Çiğdem Topal was devastated upon learning of the death of her husband. “You finished us off. My husband had no guilt,” she said in tears.

Hakkı Topal’s death was the 20th suspicious suicide to have taken place among people affected by the ongoing witch-hunt against alleged sympathizers of the Gülen movement.

On Sept. 19, the Turkey Purge website reported that at least 14 people have reportedly committed suicide either after they were imprisoned over ties to the movement or after being linked to the movement outside prison. The figure now stands at 20.

Turkey experienced a military coup attempt on July 15 that killed over 240 people and wounded more than a thousand others. Immediately after the putsch, the Justice and Development Party (AKP) government along with President Recep Tayyip Erdoğan pinned the blame on the Gülen movement despite the lack of any evidence to that effect.
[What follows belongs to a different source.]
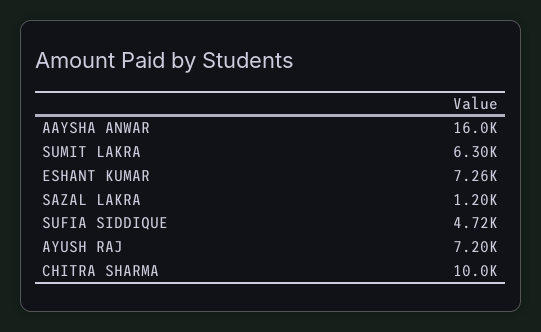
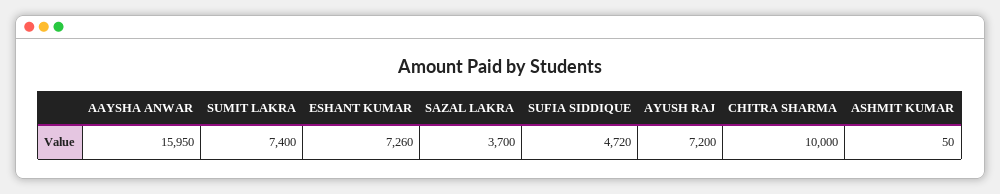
SUMIT LAKRA: 6300 -> 7400
SAZAL LAKRA: 1200 -> 3700
ASHMIT KUMAR: none -> 50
Although the Gülen movement strongly denies having any role in the putsch, the government accuses it of having masterminded the foiled coup. Fethullah Gülen, who inspired the movement, called for an international investigation into the coup attempt, but President Erdoğan — calling the coup attempt “a gift from God” — and the government initiated a widespread purge aimed at cleansing sympathizers of the movement from within state institutions, dehumanizing its popular figures and putting them in custody.

More than 100,000 people have been purged from state bodies and 34,000 arrested since the coup attempt. Arrestees include journalists, judges, prosecutors, police and military officers, academics, governors and even a comedian.